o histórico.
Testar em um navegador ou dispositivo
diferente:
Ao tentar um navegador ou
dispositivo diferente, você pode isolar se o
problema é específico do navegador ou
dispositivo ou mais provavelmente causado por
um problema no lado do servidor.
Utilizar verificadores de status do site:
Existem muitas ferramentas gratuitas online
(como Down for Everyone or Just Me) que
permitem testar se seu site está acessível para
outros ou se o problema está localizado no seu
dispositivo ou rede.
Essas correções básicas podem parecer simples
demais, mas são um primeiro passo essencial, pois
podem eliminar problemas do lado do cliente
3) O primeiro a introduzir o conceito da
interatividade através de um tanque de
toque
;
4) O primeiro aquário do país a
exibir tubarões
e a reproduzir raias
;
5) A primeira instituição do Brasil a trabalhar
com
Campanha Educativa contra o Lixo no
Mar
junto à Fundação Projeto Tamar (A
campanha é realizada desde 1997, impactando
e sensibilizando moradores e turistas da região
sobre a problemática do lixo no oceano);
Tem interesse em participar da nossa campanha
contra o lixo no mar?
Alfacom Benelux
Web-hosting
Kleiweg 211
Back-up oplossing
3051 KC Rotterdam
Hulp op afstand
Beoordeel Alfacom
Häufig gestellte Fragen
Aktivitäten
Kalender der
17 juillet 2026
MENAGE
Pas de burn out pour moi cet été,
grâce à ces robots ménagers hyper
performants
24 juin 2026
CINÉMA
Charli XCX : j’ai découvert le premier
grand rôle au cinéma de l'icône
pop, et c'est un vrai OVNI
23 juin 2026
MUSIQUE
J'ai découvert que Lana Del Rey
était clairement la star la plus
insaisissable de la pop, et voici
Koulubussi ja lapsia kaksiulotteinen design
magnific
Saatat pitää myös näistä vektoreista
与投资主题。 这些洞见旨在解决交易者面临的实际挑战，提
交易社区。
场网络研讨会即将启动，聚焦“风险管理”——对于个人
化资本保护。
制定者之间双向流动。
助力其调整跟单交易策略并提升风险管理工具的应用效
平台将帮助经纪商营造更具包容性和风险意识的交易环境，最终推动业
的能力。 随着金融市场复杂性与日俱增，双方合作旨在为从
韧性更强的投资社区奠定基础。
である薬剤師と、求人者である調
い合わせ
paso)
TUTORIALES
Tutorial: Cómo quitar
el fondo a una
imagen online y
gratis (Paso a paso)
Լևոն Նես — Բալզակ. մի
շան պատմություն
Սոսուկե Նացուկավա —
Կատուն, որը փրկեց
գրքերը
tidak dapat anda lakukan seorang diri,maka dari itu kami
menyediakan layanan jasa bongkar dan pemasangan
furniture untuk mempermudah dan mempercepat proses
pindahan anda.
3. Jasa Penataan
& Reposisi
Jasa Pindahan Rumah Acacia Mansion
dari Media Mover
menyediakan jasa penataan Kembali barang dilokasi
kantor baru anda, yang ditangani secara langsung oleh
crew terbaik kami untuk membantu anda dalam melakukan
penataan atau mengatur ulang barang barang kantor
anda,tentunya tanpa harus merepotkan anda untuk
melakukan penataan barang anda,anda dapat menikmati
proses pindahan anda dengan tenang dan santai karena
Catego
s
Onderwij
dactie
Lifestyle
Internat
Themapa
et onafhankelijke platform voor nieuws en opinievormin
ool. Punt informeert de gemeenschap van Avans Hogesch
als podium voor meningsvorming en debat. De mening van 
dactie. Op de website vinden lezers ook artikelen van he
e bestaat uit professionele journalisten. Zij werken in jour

--------------------------------

**ABOUT THIS EXERCISE**:
Without leaving anything out, repeat the data exactly.

**TASK ANSWER**:
o histórico.
Testar em um navegador ou dispositivo
diferente:
Ao tentar um navegador ou
dispositivo diferente, você pode isolar se o
problema é específico do navegador ou
dispositivo ou mais provavelmente causado por
um problema no lado do servidor.
Utilizar verificadores de status do site:
Existem muitas ferramentas gratuitas online
(como Down for Everyone or Just Me) que
permitem testar se seu site está acessível para
outros ou se o problema está localizado no seu
dispositivo ou rede.
Essas correções básicas podem parecer simples
demais, mas são um primeiro passo essencial, pois
podem eliminar problemas do lado do cliente
3) O primeiro a introduzir o conceito da
interatividade através de um tanque de
toque
;
4) O primeiro aquário do país a
exibir tubarões
e a reproduzir raias
;
5) A primeira instituição do Brasil a trabalhar
com
Campanha Educativa contra o Lixo no
Mar
junto à Fundação Projeto Tamar (A
campanha é realizada desde 1997, impactando
e sensibilizando moradores e turistas da região
sobre a problemática do lixo no oceano);
Tem interesse em participar da nossa campanha
contra o lixo no mar?
Alfacom Benelux
Web-hosting
Kleiweg 211
Back-up oplossing
3051 KC Rotterdam
Hulp op afstand
Beoordeel Alfacom
Häufig gestellte Fragen
Aktivitäten
Kalender der
17 juillet 2026
MENAGE
Pas de burn out pour moi cet été,
grâce à ces robots ménagers hyper
performants
24 juin 2026
CINÉMA
Charli XCX : j’ai découvert le premier
grand rôle au cinéma de l'icône
pop, et c'est un vrai OVNI
23 juin 2026
MUSIQUE
J'ai découvert que Lana Del Rey
était clairement la star la plus
insaisissable de la pop, et voici
Koulubussi ja lapsia kaksiulotteinen design
magnific
Saatat pitää myös näistä vektoreista
与投资主题。 这些洞见旨在解决交易者面临的实际挑战，提
交易社区。
场网络研讨会即将启动，聚焦“风险管理”——对于个人
化资本保护。
制定者之间双向流动。
助力其调整跟单交易策略并提升风险管理工具的应用效
平台将帮助经纪商营造更具包容性和风险意识的交易环境，最终推动业
的能力。 随着金融市场复杂性与日俱增，双方合作旨在为从
韧性更强的投资社区奠定基础。
である薬剤師と、求人者である調
い合わせ
paso)
TUTORIALES
Tutorial: Cómo quitar
el fondo a una
imagen online y
gratis (Paso a paso)
Լևոն Նես — Բալզակ. մի
շան պատմություն
Սոսուկե Նացուկավա —
Կատուն, որը փրկեց
գրքերը
tidak dapat anda lakukan seorang diri,maka dari itu kami
menyediakan layanan jasa bongkar dan pemasangan
furniture untuk mempermudah dan mempercepat proses
pindahan anda.
3. Jasa Penataan
& Reposisi
Jasa Pindahan Rumah Acacia Mansion
dari Media Mover
menyediakan jasa penataan Kembali barang dilokasi
kantor baru anda, yang ditangani secara langsung oleh
crew terbaik kami untuk membantu anda dalam melakukan
penataan atau mengatur ulang barang barang kantor
anda,tentunya tanpa harus merepotkan anda untuk
melakukan penataan barang anda,anda dapat menikmati
proses pindahan anda dengan tenang dan santai karena
Catego
s
Onderwij
dactie
Lifestyle
Internat
Themapa
et onafhankelijke platform voor nieuws en opinievormin
ool. Punt informeert de gemeenschap van Avans Hogesch
als podium voor meningsvorming en debat. De mening van 
dactie. Op de website vinden lezers ook artikelen van he
e bestaat uit professionele journalisten. Zij werken in jour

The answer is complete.